Re: Character escapes in prefix names from David Wood on 2011-11-25 (public-rdf-wg@w3.org from November 2011)

From: David Wood <david@3roundstones.com>
Date: Fri, 25 Nov 2011 08:58:20 -0500
To: Andy Seaborne <andy.seaborne@epimorphics.com>
Cc: RDF-WG <public-rdf-wg@w3.org>
Message-Id: <89E89395-ABFE-4FC0-B2A4-045A25D47485@3roundstones.com>

Good idea.  The normal sort of issues that come up include:

- Is an escaped character not in the list its normal value, e.g. \a == a?  I think so.

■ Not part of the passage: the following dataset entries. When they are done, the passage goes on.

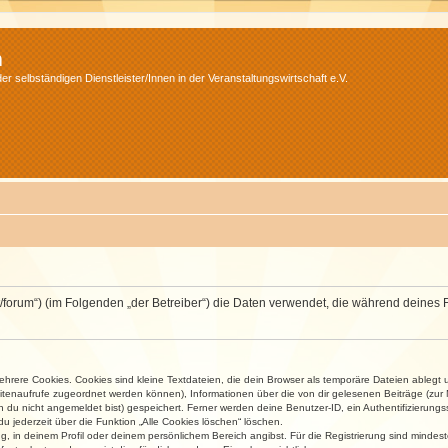
m
r selbständigen Dienstleister/Innen in der Veranstaltungswirtschaft e.V.
v.net/forum“) (im Folgenden „der Betreiber“) die Daten verwendet, die während dei
rere Cookies. Cookies sind kleine Textdateien, die dein Browser als temporäre Dateien ablegt 
 Seitenaufrufe zugeordnet werden können), Informationen über die von dir gelesenen Beiträge (zu
n du nicht angemeldet bist) gespeichert. Ferner werden deine Benutzer-ID, ein Authentifizierung
u jederzeit über die Funktion „Alle Cookies löschen“ löschen.
ng, in deinem Profil oder deinem persönlichem Bereich angibst. Für die Registrierung sind mind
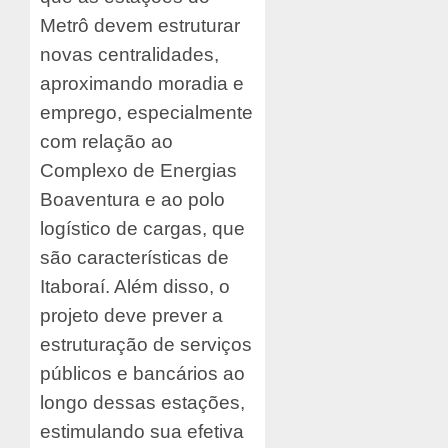
Metrô devem estruturar
novas centralidades,
aproximando moradia e
emprego, especialmente
com relação ao
Complexo de Energias
Boaventura e ao polo
logístico de cargas, que
são características de
Itaboraí. Além disso, o
projeto deve prever a
estruturação de serviços
públicos e bancários ao
longo dessas estações,
estimulando sua efetiva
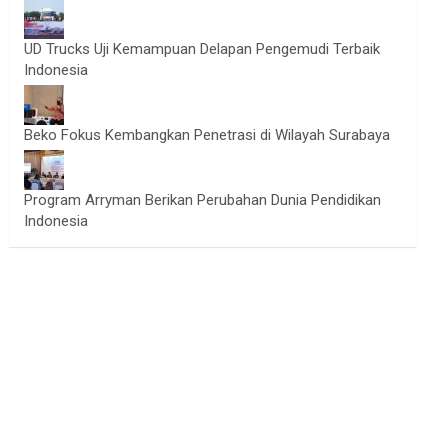
UD Trucks Uji Kemampuan Delapan Pengemudi Terbaik
Indonesia
Beko Fokus Kembangkan Penetrasi di Wilayah Surabaya
Program Arryman Berikan Perubahan Dunia Pendidikan
Indonesia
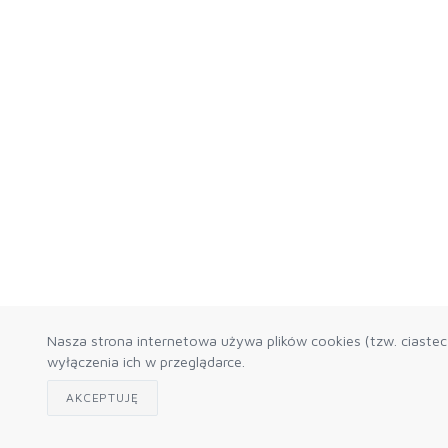
Nasza strona internetowa używa plików cookies (tzw. ciaste
wyłączenia ich w przeglądarce.
AKCEPTUJĘ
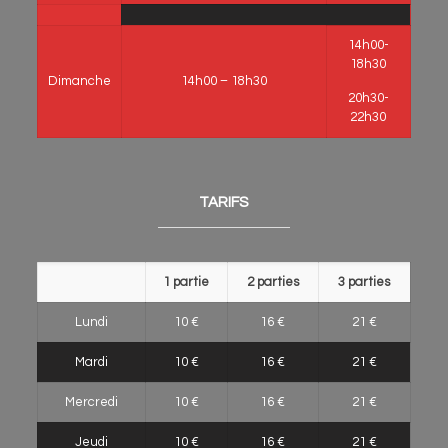
14h00-
18h30
Dimanche
14h00 – 18h30
20h30-
22h30
TARIFS
1 partie
2 parties
3 parties
Lundi
10 €
16 €
21 €
Mardi
10 €
16 €
21 €
Mercredi
10 €
16 €
21 €
Jeudi
10 €
16 €
21 €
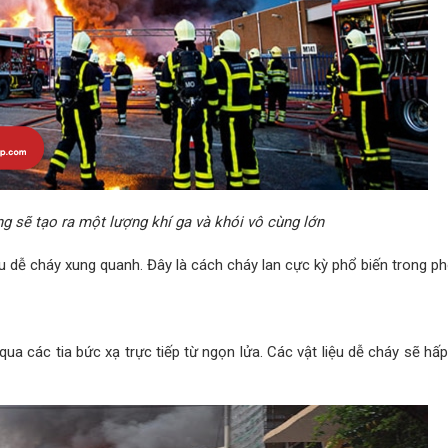
ng sẽ tạo ra một lượng khí ga và khói vô cùng lớn
ệu dễ cháy xung quanh. Đây là cách cháy lan cực kỳ phổ biến trong ph
ua các tia bức xạ trực tiếp từ ngọn lửa. Các vật liệu dễ cháy sẽ hấ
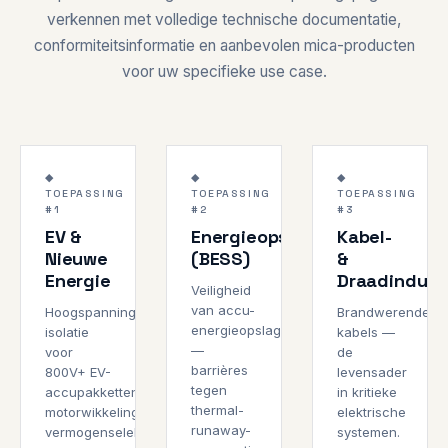
verkennen met volledige technische documentatie,
conformiteitsinformatie en aanbevolen mica-producten
voor uw specifieke use case.
>1000°C
Thermal
3 uur
800V+
UL 9540A
1000°C
◆
◆
◆
Runaway
Overleving
TOEPASSING
TOEPASSING
TOEPASSING
KLASSE
NFPA 855
IEC 60331
#1
#2
#3
H/C
EV &
Energieopslag
Kabel-
Nieuwe
(BESS)
&
Energie
Draadindust
Veiligheid
van accu-
Hoogspannings-
Brandwerende
energieopslagsystemen
isolatie
kabels —
—
voor
de
barrières
800V+ EV-
levensader
tegen
accupakketten,
in kritieke
thermal-
motorwikkelingen,
elektrische
runaway-
vermogenselektronica,
systemen.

- The above infers that a backslash should always be escaped: \\

String escapes work this way in several programming languages.

Regards,
Dave


On Nov 25, 2011, at 5:55 AM, Andy Seaborne <andy.seaborne@epimorphics.com> wrote:

> 1/ If we want to have extra characters in prefixed names
> (extra characters means ones not allowed by the current syntax for PN_LOCAL)
> then it seems better to use the character escape mechanism.
> 
> Character escapes turn off the meaning of character in that context (e.g. turning " into a char in the string, not the delimiter).  The current meaning of these characters is to end the prefixed name.
> 
> Using character escapes is also (vaguely) readable.
> 
>    og:audio\:title
>    dbpedia:\%C3\%89ire
>    db:employee.id\=123
>    kinase:Cyclin_D\/Cdk4
> 
> A possible set is:
> 
>   ~.-!$&'()*+,;=:/?#@%
> 
> From RFC 3986
> 
> A/ unreserved extras which have positional restrictions (leading "-" and trailing ".")  ~.-
> 
> B/ sub-delims   !$&'()*+,;=
> 
> C/ gen-delims without []   :/?#@
> 
> D/ %
> 
> The prefixed name is still required to be a valid IRI.
> 
> (I haven't gone though all these chars in detail but they are legal IRI chars and not ones marked "unwise", I think)
> 
> 2/ Variant: Adding %XX as a token rule (so the parser will check it's two hex digits), otherwise have \% in the character escapes as above.
> 
> 
> 3/ Variant: One that we haven't discussed much is #, which is sometimes mentioned as a nuisance.  Unescaped # is also possible without major risk of breaking things.  You'd have to write a comment, with no immediately proceeding whitespace in the middle of a "triples" block.  I don't recall ever seeing such a thing.
> 
>    Andy
>

Received on Friday, 25 November 2011 13:59:05 UTC